Sounds good to me! (And I agree with your view about the therapy/enhancement distinction.)

As I pointed out in my commentary in “Ajob Neuroscience” (Lavazza, 2016 http://www.tandfonline.com/doi/full/10.1080/21507740.2016.1251988), manipulating human memory through reconsolidation is an important new frontier of research in the therapeutic field. The ethical implications of these specific techniques to treat traumatic memories have been appropriately analyzed by James and Kindt (2016 http://www.tandfonline.com/doi/full/10.1080/21507740.2016.1218377). They say that hypothetical moral scenarios should be realistic and speculations about the future cannot ignore the data and the restrictions provided by the research. However, there do seem to be real ethical concerns in relation to non-clinical memory manipulation. I illustrated three of them that are worthy of consideration.
The first (Erler, 2011 http://link.springer.com/article/10.1007%2Fs12152-010-9090-4) concerns interventions that threaten the authenticity of the subject’s choices (if one "fades" the unpleasant memory of wrongs received, one can forgive one’s molesters without asking for justice, which one would have done without the memory manipulation). The second (Glannon, 2011) refers to situations involving the risk of losing touch with reality (a young researcher who mitigates the memories of his faux pas to be able to move on sooner or later will come up against total failure). The third (Lavazza, 2015 http://peh-med.biomedcentral.com/articles/10.1186/s13010-014-0021-6) has to do with social composition effects (if an abused woman legitimately resorts to memory manipulation to alleviate her suffering, when the majority of women in her condition does the same the motivational drive to rebellion and social change will weaken, as it is rooted in emotionally painful memories).
None of them makes reference to “narrow” narrative identity, but each of them considers a “wide” or “public” narrative identity which is also linked to relevant pieces of autobiographical memory and, in my opinion, cannot be manipulated or disrupted without paying a price.
Andrea Lavazza

Thank you for your comment, Andrea.
I actually address some of the examples you consider in chapter 5 of my recent book (http://www.springer.com/us/book/9789402409642). I disagree with Erler (2011) and argue for a subjectivist conception of authenticity.

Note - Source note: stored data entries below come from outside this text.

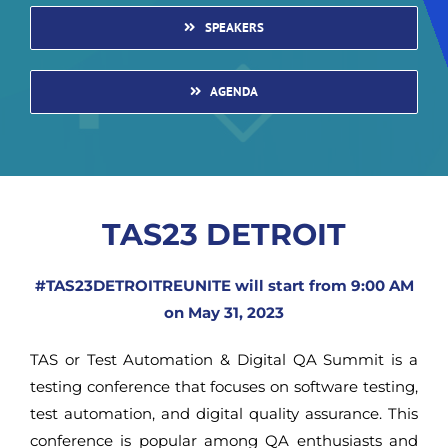
SPEAKERS
AGENDA
TAS23 DETROIT
#TAS23DETROITREUNITE will start from 9:00 AM
on May 31, 2023
TAS or Test Automation & Digital QA Summit is a
testing conference that focuses on software testing,
test automation, and digital quality assurance. This
conference is popular among QA enthusiasts and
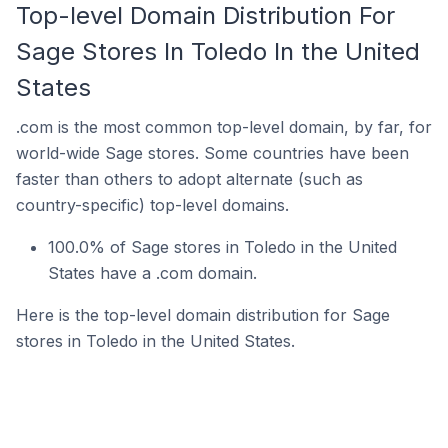
Top-level Domain Distribution For
Sage Stores In Toledo In the United
States
.com is the most common top-level domain, by far, for
world-wide Sage stores. Some countries have been
faster than others to adopt alternate (such as
country-specific) top-level domains.
100.0% of Sage stores in Toledo in the United
States have a .com domain.
Here is the top-level domain distribution for Sage
stores in Toledo in the United States.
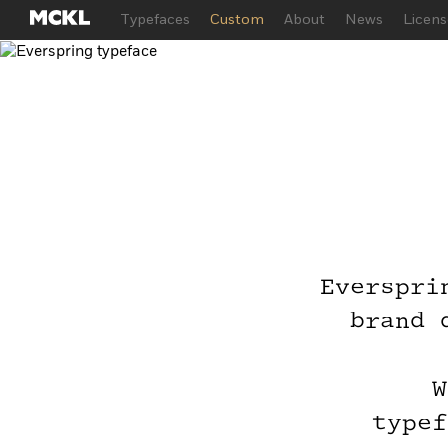
Typefaces
Custom
About
News
Licens
Everspri
Try
brand 
Joi
W
typef
Just ente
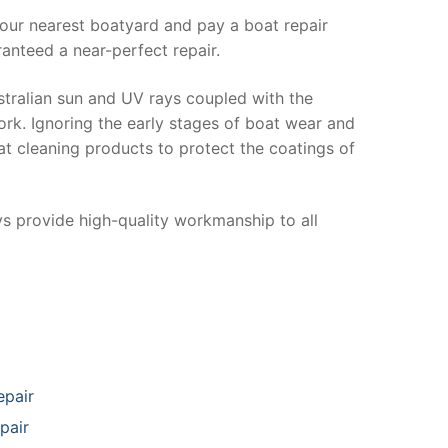
your nearest boatyard and pay a boat repair
anteed a near-perfect repair.
stralian sun and UV rays coupled with the
ork. Ignoring the early stages of boat wear and
at cleaning products to protect the coatings of
ys provide high-quality workmanship to all
epair
pair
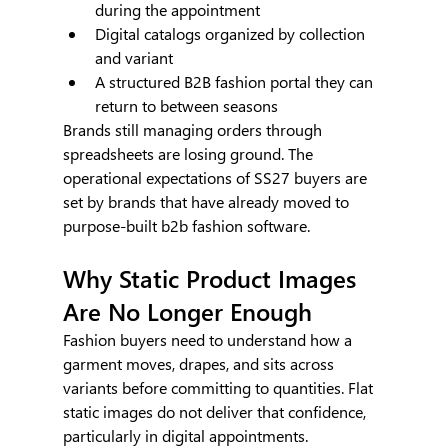
during the appointment
Digital catalogs organized by collection 
and variant
A structured B2B fashion portal they can 
return to between seasons
Brands still managing orders through 
spreadsheets are losing ground. The 
operational expectations of SS27 buyers are 
set by brands that have already moved to 
purpose-built b2b fashion software.
Why Static Product Images 
Are No Longer Enough
Fashion buyers need to understand how a 
garment moves, drapes, and sits across 
variants before committing to quantities. Flat 
static images do not deliver that confidence, 
particularly in digital appointments.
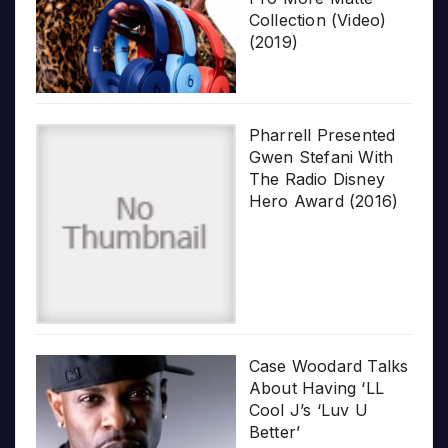
Collection (Video)
(2019)
Pharrell Presented
Gwen Stefani With
The Radio Disney
Hero Award (2016)
Case Woodard Talks
About Having ‘LL
Cool J’s ‘Luv U
Better’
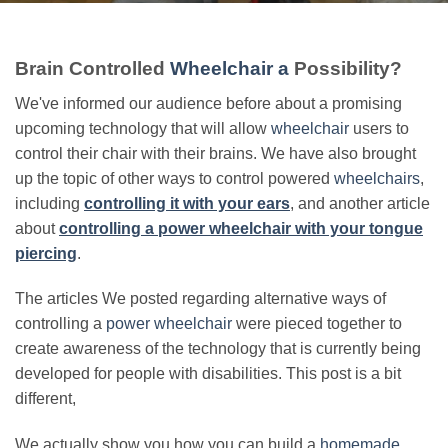
Brain Controlled
Wheelchair a
Possibility?
We've informed our audience before about a promising
upcoming technology that will allow
wheelchair
users to
control their chair with their brains. We have also brought
up the topic of other ways to control powered
wheelchairs
,
including
controlling it with your ears
, and another article
about
controlling a power wheelchair with your tongue
piercing
.
The articles We posted regarding alternative ways of
controlling a
power wheelchair
were pieced together to
create awareness of the technology that is currently being
developed for people with disabilities. This post is a bit
different,
We actually show you how you can build a
homemade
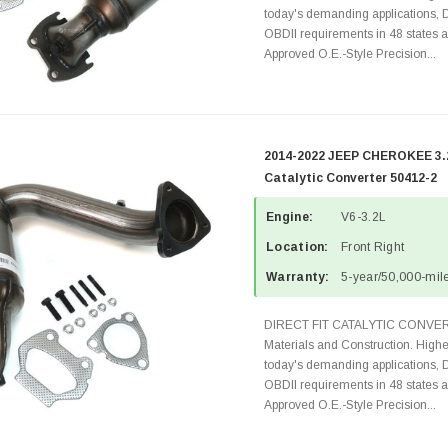
today's demanding applications, 
OBDII requirements in 48 state
Approved O.E.-Style Precision...
2014-2022 JEEP CHEROKEE 3.2
Catalytic Converter 50412-2
Engine:
V6-3.2L
Location:
Front Right
Warranty:
5-year/50,000-mile
DIRECT FIT CATALYTIC CONVER
Materials and Construction. Highe
today's demanding applications, 
OBDII requirements in 48 state
Approved O.E.-Style Precision...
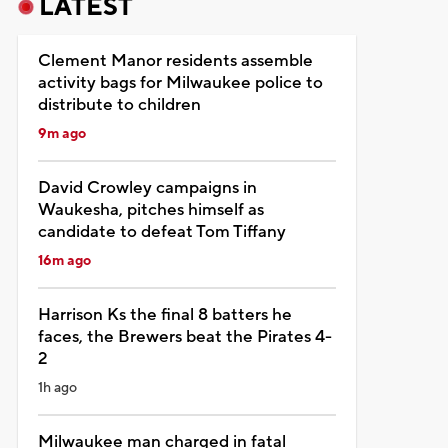
LATEST
Clement Manor residents assemble
activity bags for Milwaukee police to
distribute to children
9m ago
David Crowley campaigns in
Waukesha, pitches himself as
candidate to defeat Tom Tiffany
16m ago
Harrison Ks the final 8 batters he
faces, the Brewers beat the Pirates 4-
2
1h ago
Milwaukee man charged in fatal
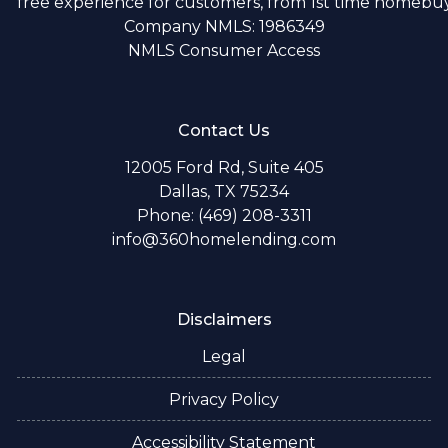
free experience for customers, from 1st time homebuye
Company NMLS: 1986349
NMLS Consumer Access
Contact Us
12005 Ford Rd, Suite 405
Dallas, TX 75234
Phone: (469) 208-3311
info@360homelending.com
Disclaimers
Legal
Privacy Policy
Accessibility Statement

But more to your point about the impact of memory modification on social obligations: I think that those types of ethical considerations should be made by the individual considering the use of propranolol. Given that propranolol does not affect declarative memory, it is not clear that social activism against abuse would be affected by taking it. An abused individual would still remember having been abused, would still remember having to deal with the consequences of that event, and then also remember having to use propranolol to alleviate suffering. All that could still result in a commitment to social activism against abuse. After all, people who’ve never been abused are committed to fighting abuse. But more generally, it strikes me that each person considering memory modification ought to be able to decide whether the risks (and here risks would be construed broadly to include some of the social consequences you mentioned) outweigh the benefits of being relieved of suffering. My argument was for the general permissibility of the use of propranolol, which is compatible with there being instances in which it is immoral for an individual to modify their memories. The example of abuse, however, doesn’t strike me as such an example, especially if we take into account that types of abuse can actually cause PTSD.